:: EXERCISE DIRECTIONS ::
Reproduce the section of the Permian Basin passage starting with "Despite the continuing" and going on through "higher cash flow.".

It is no secret that the Permian Basin is the prime mover behind the U.S. shale revolution and the driver behind the U.S. becoming the world’s largest oil producer. The metrics that illustrate those dynamics are depicted on slideshows in boardrooms and conference rooms around the country, but they bear repeating if nothing else to show just how much the success of the shale industry hinges on West Texas and eastern New Mexico.
In March, ADI Analytics reported that U.S. oil output grew from 5.7 MMbbl/d in 2011 to a high of 12 MMbbl/d earlier this year. Of that production, the Permian Basin accounted for 3.8 MMbbl/d, or 32%. That portion is expected to increase to 5.6 MMbbl/d by 2023, according to ADI Analytics.
Meanwhile, according to a report Shale Profile issued in August, about 75% of all U.S. horizontal rigs, or 404, were drilling in the Permian Basin.
Despite the continuing prolific production, shale operators and service providers in the Permian Basin find themselves at a crossroads. Investors have shied away from investing in oil and gas, and those who have are demanding greater returns on their investments. This has pushed operators to cut costs and, as a result, drilling operations, while increasing production to generate higher cash flow.
The nature of shale wells, however, features sharp production declines. Essentially, operators must find ways to pull back an ebbing tide. But there are still efficiencies to be gained, particularly in well completion designs. Some companies are finding bigger might not always be better, especially if well spacing plans result in parent/child well interactions. In addition to solving the widespread challenge of frac hits, operators are faced with rapidly diminishing options for ways in which to handle their increasingly massive volumes of produced water.

:: PROVIDED DATA ::
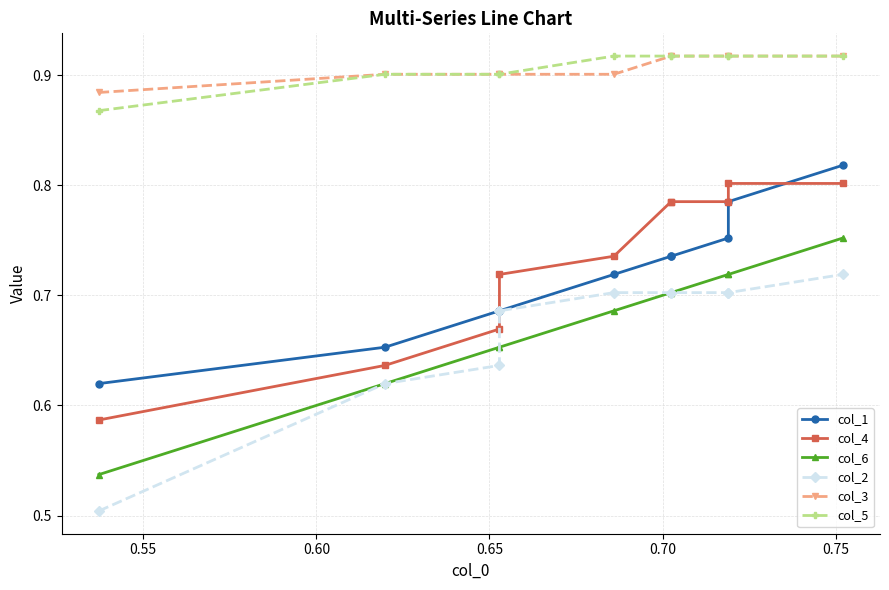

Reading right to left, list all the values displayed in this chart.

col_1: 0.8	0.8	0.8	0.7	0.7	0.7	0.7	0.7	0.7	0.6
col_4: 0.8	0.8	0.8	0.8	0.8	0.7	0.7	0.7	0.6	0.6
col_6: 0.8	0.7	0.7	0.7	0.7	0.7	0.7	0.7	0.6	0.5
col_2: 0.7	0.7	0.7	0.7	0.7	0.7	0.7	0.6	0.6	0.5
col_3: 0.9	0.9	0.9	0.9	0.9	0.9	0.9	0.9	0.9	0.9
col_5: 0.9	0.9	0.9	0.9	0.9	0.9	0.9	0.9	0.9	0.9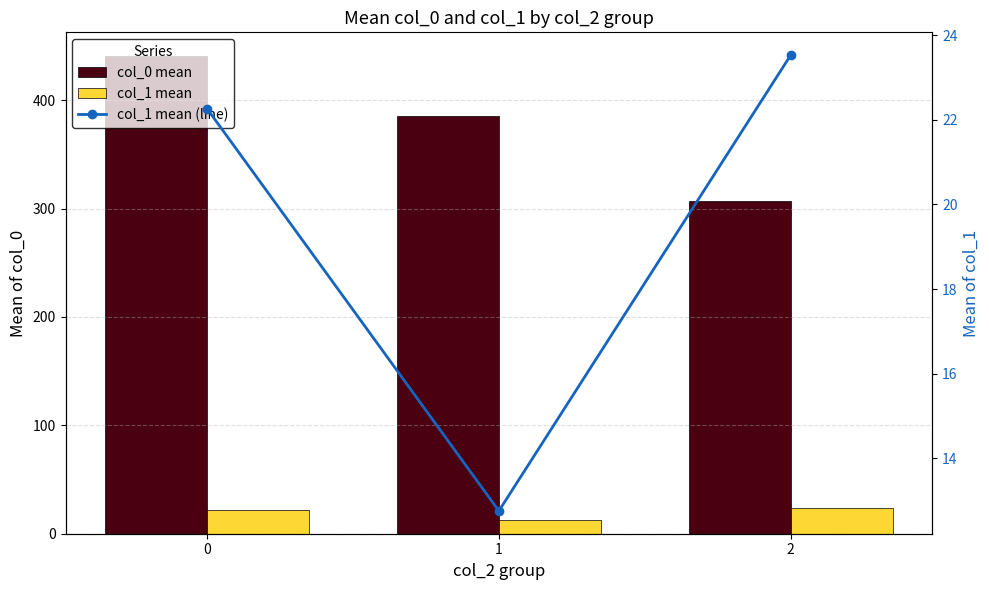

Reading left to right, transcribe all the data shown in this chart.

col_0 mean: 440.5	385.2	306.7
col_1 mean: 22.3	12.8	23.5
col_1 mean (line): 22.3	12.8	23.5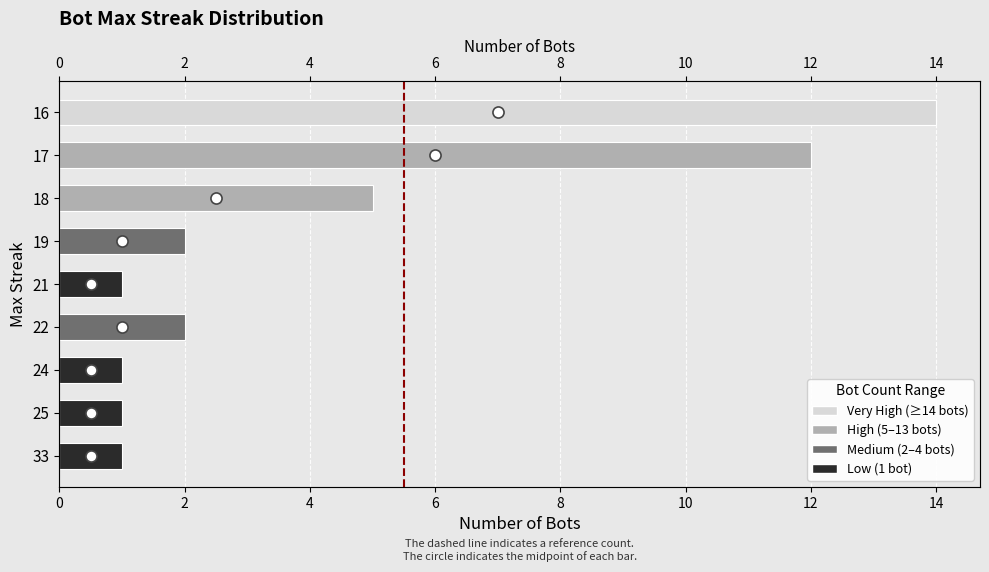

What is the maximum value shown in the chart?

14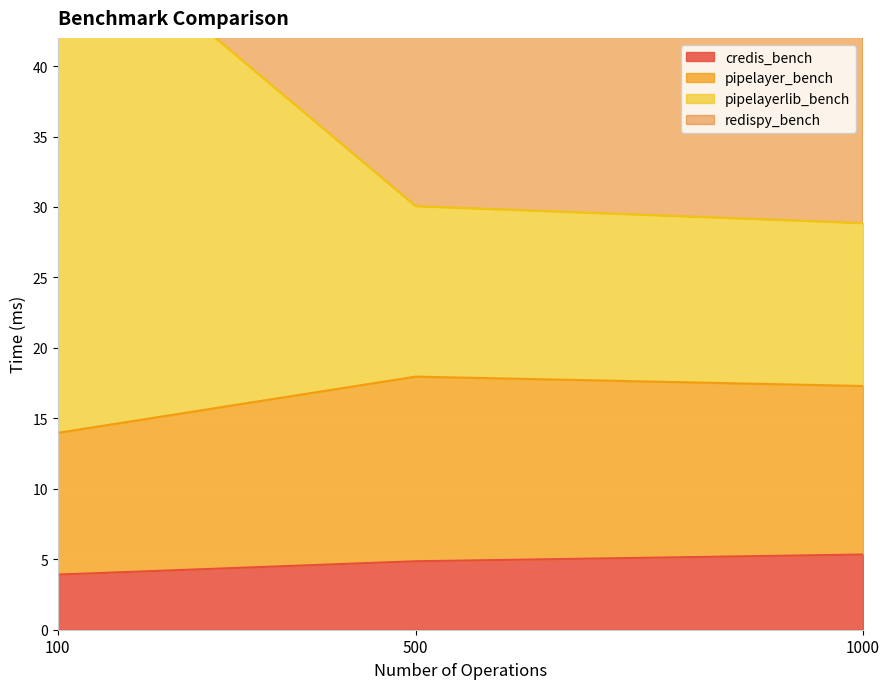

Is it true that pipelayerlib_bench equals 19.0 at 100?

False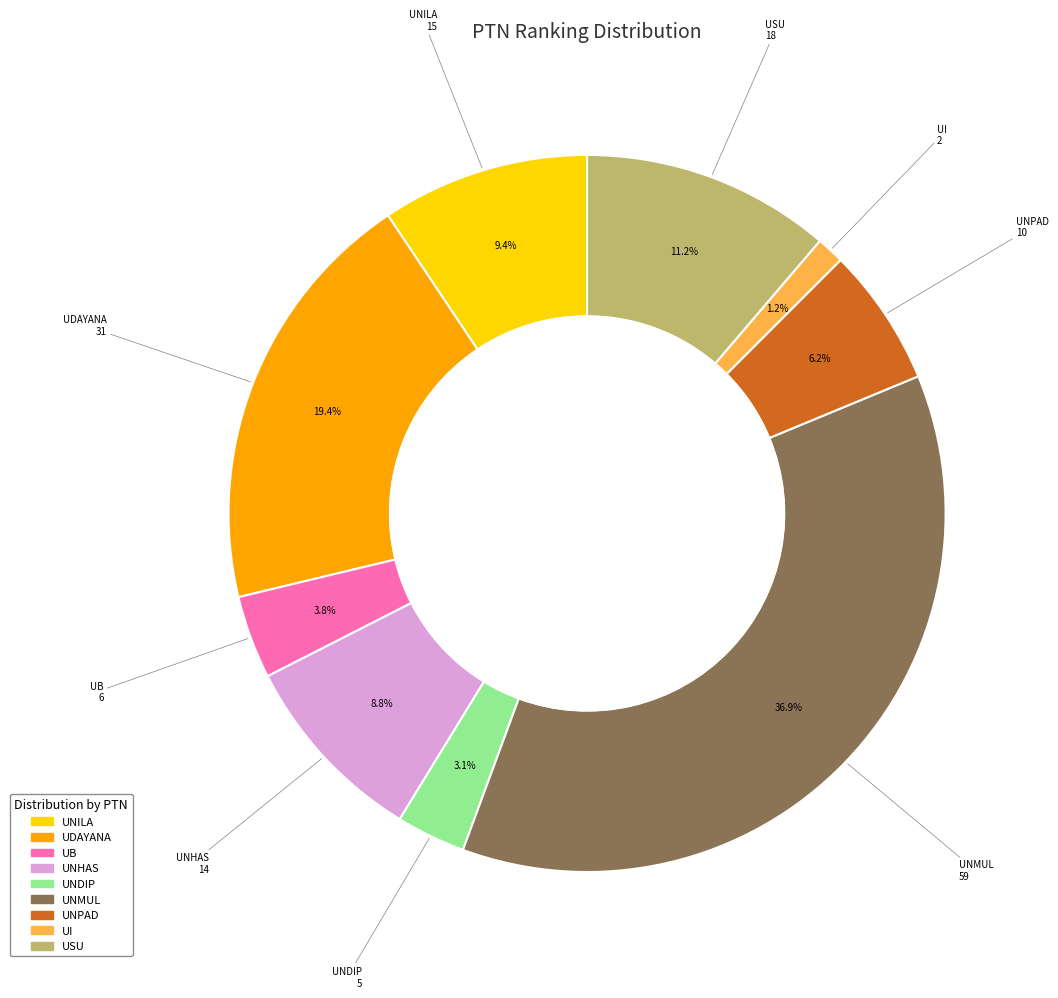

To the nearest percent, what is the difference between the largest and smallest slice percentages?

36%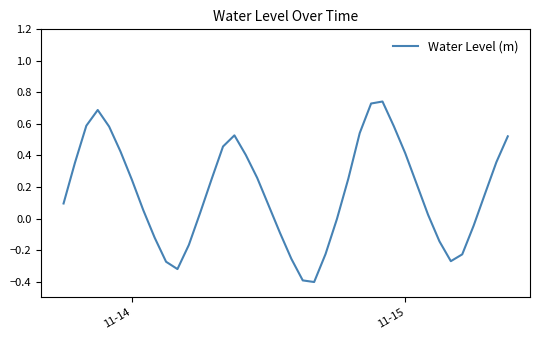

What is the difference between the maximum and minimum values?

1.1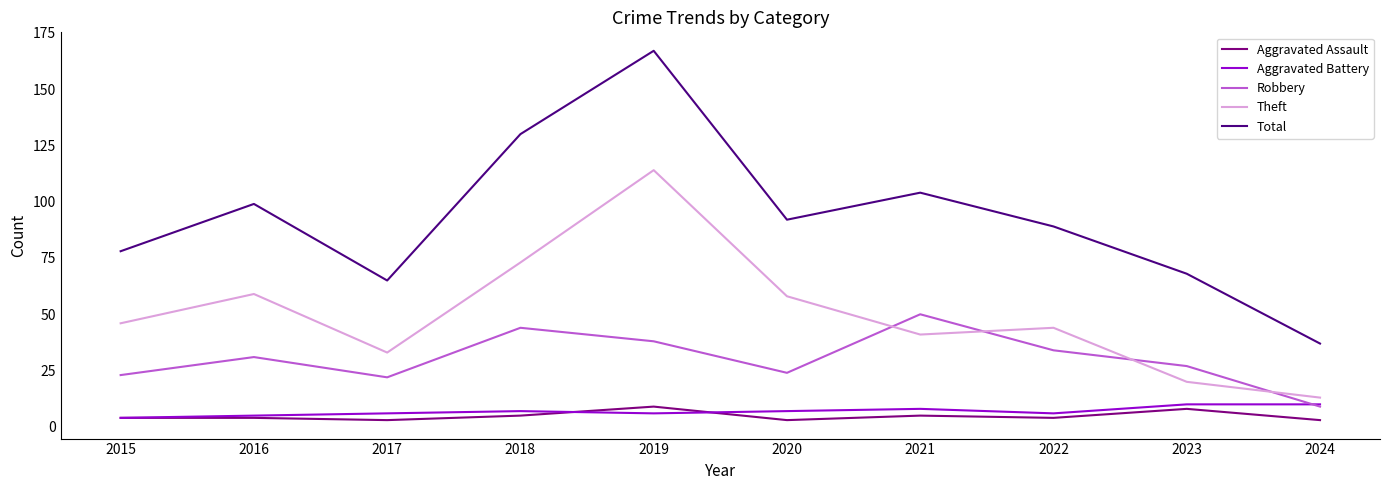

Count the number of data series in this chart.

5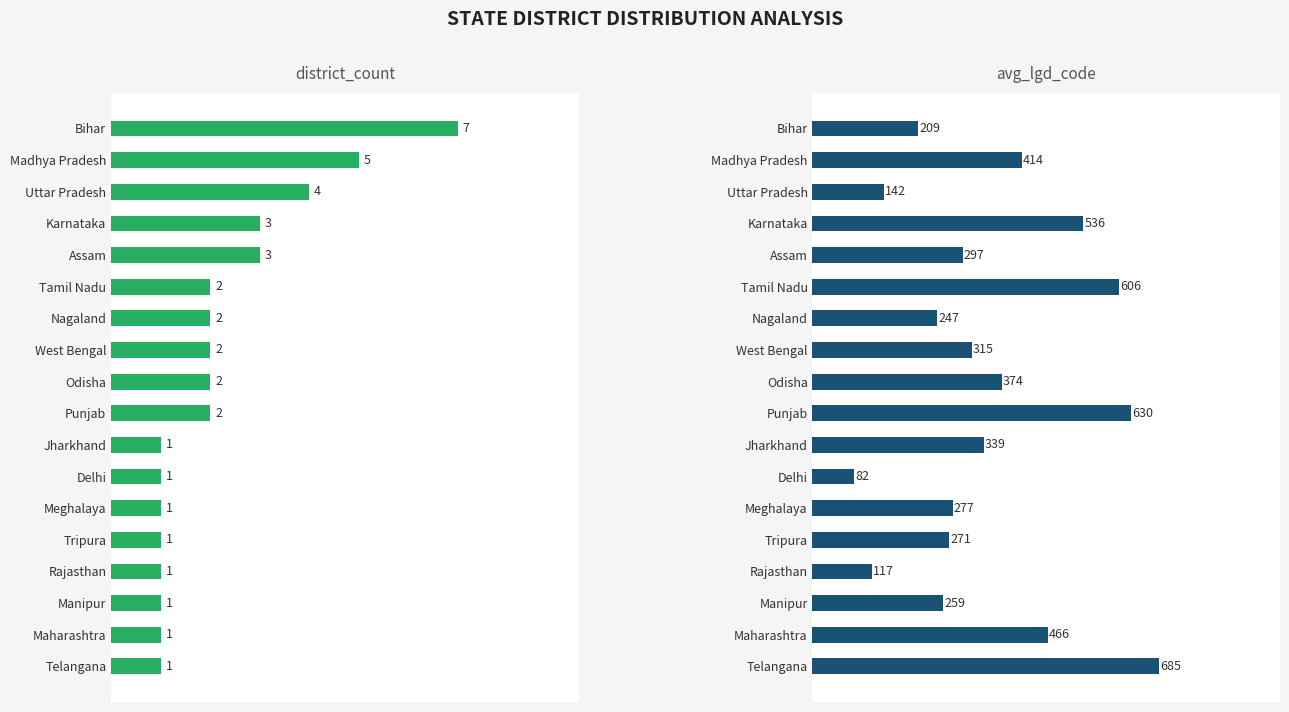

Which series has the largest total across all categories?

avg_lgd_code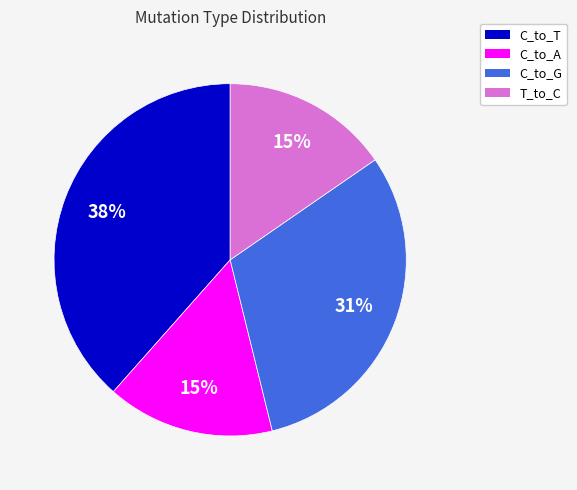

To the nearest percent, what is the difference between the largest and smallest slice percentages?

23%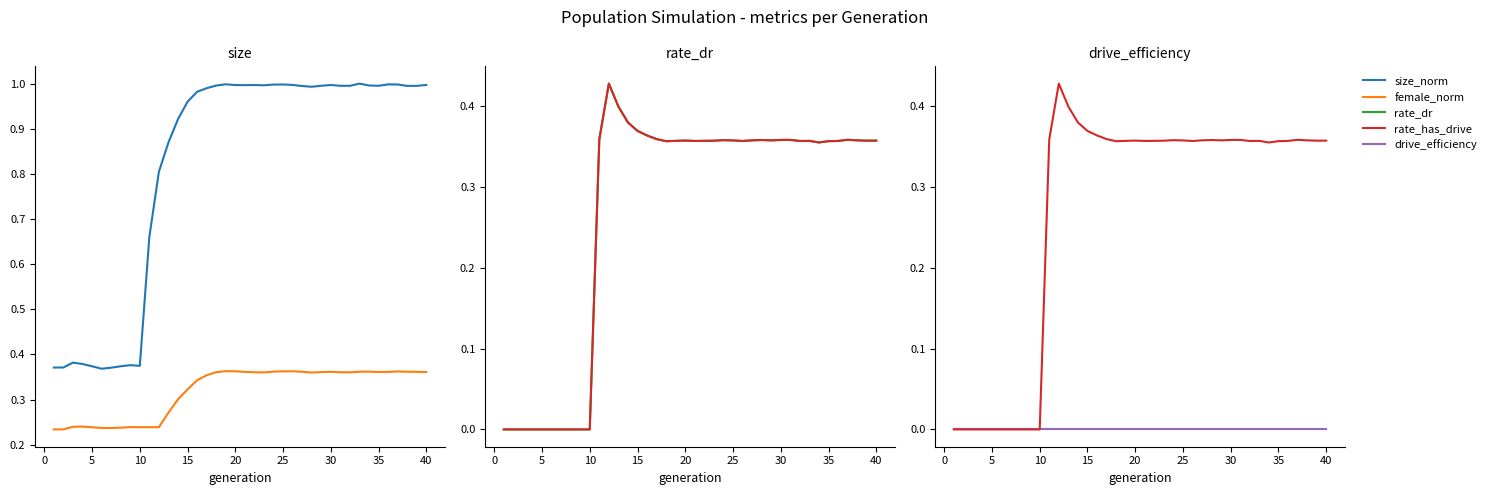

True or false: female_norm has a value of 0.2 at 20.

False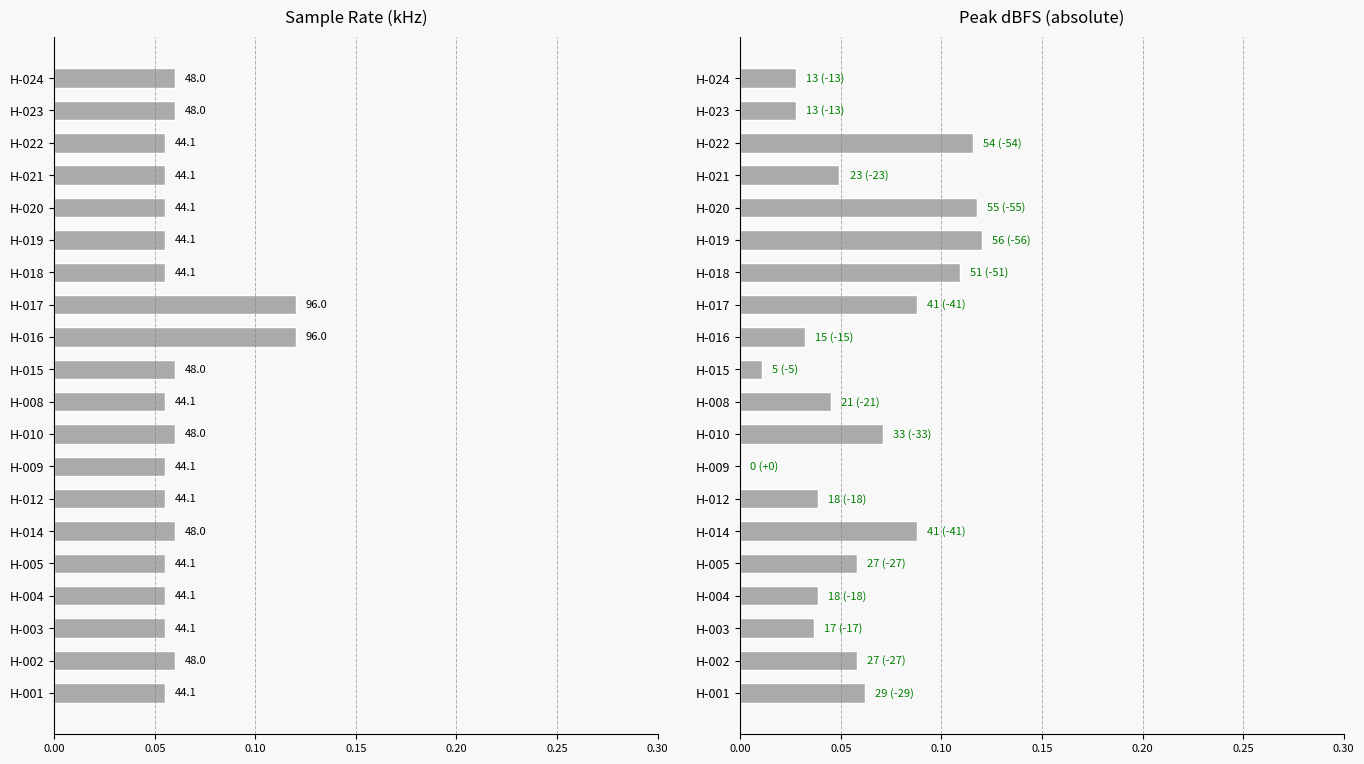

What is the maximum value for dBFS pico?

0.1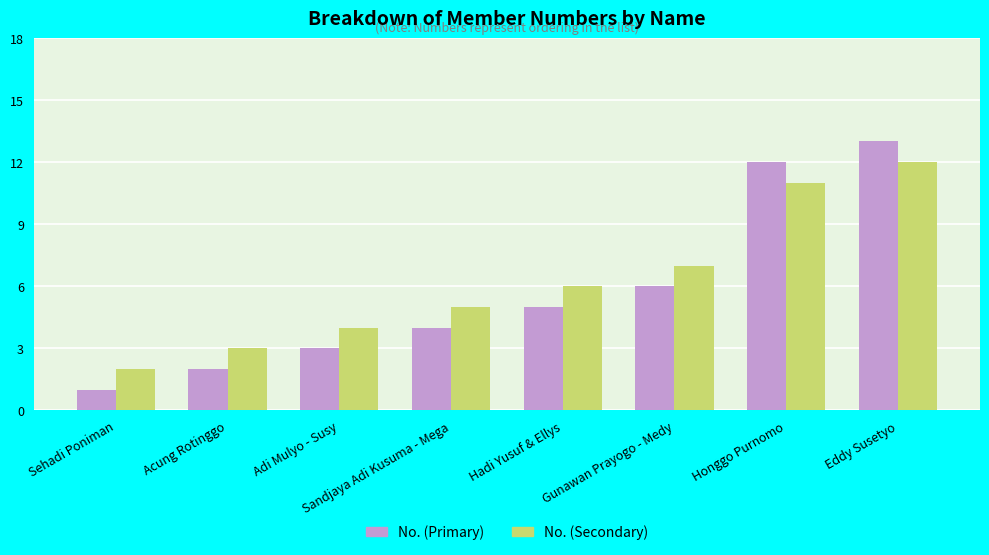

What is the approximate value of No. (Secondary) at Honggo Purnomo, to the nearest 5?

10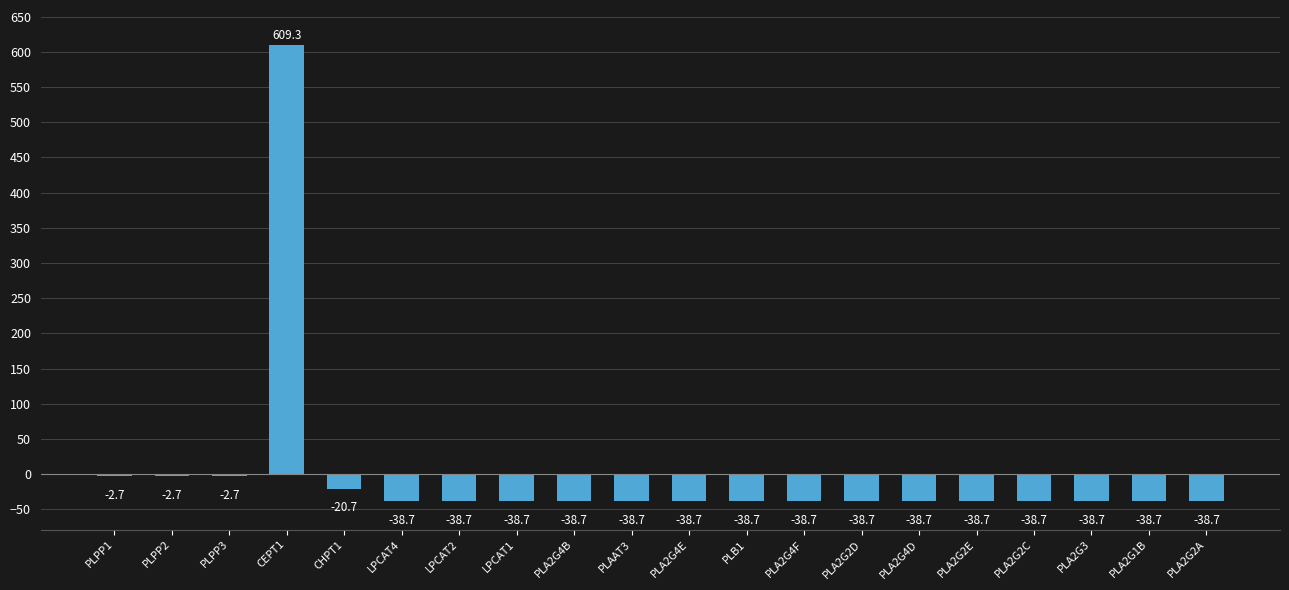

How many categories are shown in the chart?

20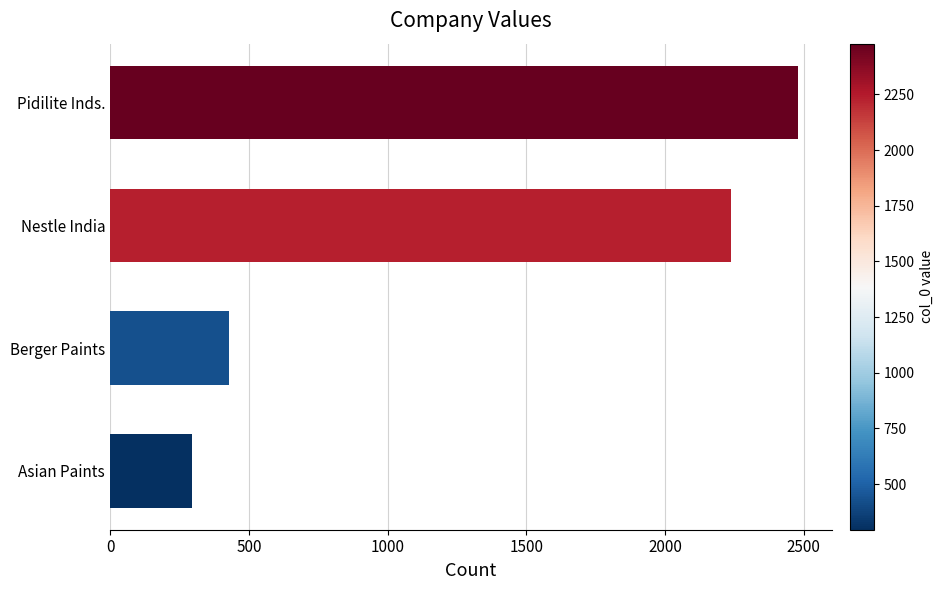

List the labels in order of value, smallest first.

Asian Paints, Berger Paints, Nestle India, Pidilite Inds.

:: EXPECTED ANSWER ::
Despite the continuing prolific production, shale operators and service providers in the Permian Basin find themselves at a crossroads. Investors have shied away from investing in oil and gas, and those who have are demanding greater returns on their investments. This has pushed operators to cut costs and, as a result, drilling operations, while increasing production to generate higher cash flow.